La question piège envoyée par Citizen Jazz était : «Pouvez-vous relater un fait et/ou une courte anecdote, qui, selon vous, représente l’évolution du jazz et/ou des musiques improvisées au cours de ces 15 dernières années ? ». Carte blanche fut donnée à des structures comme Les Vibrants Défricheurs (Collectif rouennais), Jazzdor (scène strasbourgeoise), BeCoq et nato (maisons de disques indépendantes) qui y ont répondu. Nombreux musiciens, journalistes, acteurs proches de la ligne de la revue en ligne se sont prêtés au jeu. J'y ai moi-même participé sur 6 pages avec un texte dont je livrerai demain l'intégralité puisque n'y figure que le début, soit un long extrait. Mais je préfère laisser Matthieu Jouan présenter l'entreprise en reproduisant son édito qui rappelle d'alleurs quelques pistes que je formulai dans mon texte Les Affranchis publié dans cette colonne en août 2013 :

" Quoi de plus incongru et décadent qu’une revue imprimée sur du papier pour fêter les quinze ans d’un magazine sur internet ?
Un pied de nez au temps qui passe et au rapport au support. Car si la revue trouvera sa place définitive sur une étagère poussiéreuse pour n’être ouverte qu’au prochain déménagement (Ah tiens, j’ai ça moi ?), le magazine en ligne est constamment accessible, mouvant, remuant, à jour.
Et du haut de ses quinze ans, notre base de données vous regarde, forte de ses plus de 16 000 articles et 70 000 documents. Nous avons donc décidé de rassembler quelques idées, quelques textes, quelques images et de mettre tout ça en forme. Quelques portraits de musicien.nes que Citizen Jazz suit particulièrement (Pourquoi eux et pas d’autres ? Aucune idée…), des témoignages de personnalités du jazz (ceux qui ont trouvé le temps de répondre), des articles sur des sujets divers, bref un sommaire comme on sait les faire : totalement spontané. Ce qui frappe à la lecture des articles c’est la récurrence de plusieurs concepts et constats.
En premier lieu, la place des femmes dans le jazz. Elles sont de plus en plus nombreuses et visibles. C’est réjouissant et vous les trouverez, assez régulièrement, au fil de ces pages.

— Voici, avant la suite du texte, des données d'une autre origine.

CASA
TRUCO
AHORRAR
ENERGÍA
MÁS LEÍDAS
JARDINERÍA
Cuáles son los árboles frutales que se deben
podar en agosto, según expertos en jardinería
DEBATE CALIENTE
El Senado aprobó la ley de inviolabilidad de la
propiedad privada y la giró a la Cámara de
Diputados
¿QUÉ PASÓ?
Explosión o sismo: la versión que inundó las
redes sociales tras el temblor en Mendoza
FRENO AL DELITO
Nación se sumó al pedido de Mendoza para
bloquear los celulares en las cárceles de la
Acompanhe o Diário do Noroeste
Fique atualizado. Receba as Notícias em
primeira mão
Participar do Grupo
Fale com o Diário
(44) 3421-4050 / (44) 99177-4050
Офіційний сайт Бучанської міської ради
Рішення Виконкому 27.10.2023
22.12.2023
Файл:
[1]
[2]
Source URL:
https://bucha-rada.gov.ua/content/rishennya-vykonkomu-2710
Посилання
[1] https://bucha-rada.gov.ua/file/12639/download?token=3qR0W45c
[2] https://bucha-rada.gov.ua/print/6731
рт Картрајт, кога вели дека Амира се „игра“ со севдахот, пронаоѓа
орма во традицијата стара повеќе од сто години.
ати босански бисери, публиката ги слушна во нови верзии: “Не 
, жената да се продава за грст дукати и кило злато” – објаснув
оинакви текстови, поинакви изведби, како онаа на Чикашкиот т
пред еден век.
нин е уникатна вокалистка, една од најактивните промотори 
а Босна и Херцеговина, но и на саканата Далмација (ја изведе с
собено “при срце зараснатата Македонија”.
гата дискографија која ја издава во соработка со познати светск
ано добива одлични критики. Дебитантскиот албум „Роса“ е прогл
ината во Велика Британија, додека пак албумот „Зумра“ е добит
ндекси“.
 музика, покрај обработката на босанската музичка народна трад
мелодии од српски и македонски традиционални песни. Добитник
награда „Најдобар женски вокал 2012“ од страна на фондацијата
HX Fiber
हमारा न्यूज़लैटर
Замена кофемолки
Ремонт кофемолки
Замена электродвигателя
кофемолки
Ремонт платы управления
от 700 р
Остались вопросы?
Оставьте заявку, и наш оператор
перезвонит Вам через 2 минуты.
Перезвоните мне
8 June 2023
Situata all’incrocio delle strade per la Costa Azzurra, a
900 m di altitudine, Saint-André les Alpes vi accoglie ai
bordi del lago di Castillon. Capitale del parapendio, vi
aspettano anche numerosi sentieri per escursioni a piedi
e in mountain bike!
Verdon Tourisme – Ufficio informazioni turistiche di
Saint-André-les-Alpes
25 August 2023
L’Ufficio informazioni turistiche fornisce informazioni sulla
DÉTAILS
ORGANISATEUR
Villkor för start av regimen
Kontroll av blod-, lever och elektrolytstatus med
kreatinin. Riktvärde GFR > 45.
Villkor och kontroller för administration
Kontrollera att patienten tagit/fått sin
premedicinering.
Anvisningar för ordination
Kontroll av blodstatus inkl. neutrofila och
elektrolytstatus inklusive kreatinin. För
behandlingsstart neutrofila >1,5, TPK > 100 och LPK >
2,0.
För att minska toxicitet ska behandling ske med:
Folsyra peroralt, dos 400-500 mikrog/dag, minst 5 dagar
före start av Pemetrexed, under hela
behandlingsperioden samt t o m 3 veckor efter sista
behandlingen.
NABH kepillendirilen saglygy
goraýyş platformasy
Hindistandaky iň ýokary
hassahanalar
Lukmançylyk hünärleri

Ensuite, la valse des étiquettes ouvre de nouvelles perspectives. Ces fameux « affranchis » savent tout jouer, mélangent tous les styles, les genres, les approches et permettent d’évoluer dans d’autres espaces que ceux confinés au jazz et aux musiques improvisées. De plus, la technologie et internet permettent aujourd’hui la production directe et indépendante de musique, de l’enregistrement à la vente. L’accès au patrimoine du jazz est total, la découverte musicale est accélérée, le circuit traditionnel est obsolète. Les réseaux sociaux sont les nouveaux agendas, les almanachs, les carnets d’adresse. Enfin, l’augmentation du nombre de très bons musiciens, couplée à la fermeture de nombreux lieux et à l’absence flagrante de renouvellement et de curiosité, de prise de risque dans la programmation des festivals de jazz oblige les musicien.nes à s’organiser autrement.
L’époque où l’on gagnait de l’argent en vendant des disques est révolue. Celle où l’on en gagne en les chroniquant aussi !

Suivent 128 pages très joliment présentées et illustrées avec force photos, dessins, collages, bandes dessinées et quantité de points de vue et témoignages passionnants montrant la vitalité de ces musiques inventives. Les choix éditoriaux, évidemment sélectifs, ne choquent pas, parce qu'ils sont présentés comme des coups de cœur, évitant ainsi l'écueil dans lequel est tombée la compilation Polyfree où la plupart des articles thématiques souffrent d'une pseudo exhaustivité qui en révèle les écueils. Les musiciens.ciennes élu.e.s par Citizen Jazz reflètent exclusivement la création hexagonale, échappant ainsi à la starification américaine sur laquelle s'appuie Jazzmag. Enfin, la mise en pages aérée en fait un livre luxueux agréable à feuilleter, parfait à offrir. Les souscripteurs ont eu la chance de recevoir en bonus Le petit livre noir, tiré seulement à 300 exemplaires, qui taille un costard aux parfaites mesures de la presse jazz traditionnelle ; cela reste gentil puisque aucun nom n'est révélé, mais ça vaut tout de même son pesant de bananes !
Saluons donc celles et ceux qui ont concocté ce bel ouvrage, Diane Gastellu, Anne Yven, Franpi Barriaux, Olivier Acosta, Julien Aunos, Aymeric Morillon, Matthieu Jouan, Jeanne Davy, Léna Tritscher et Denis Esnault.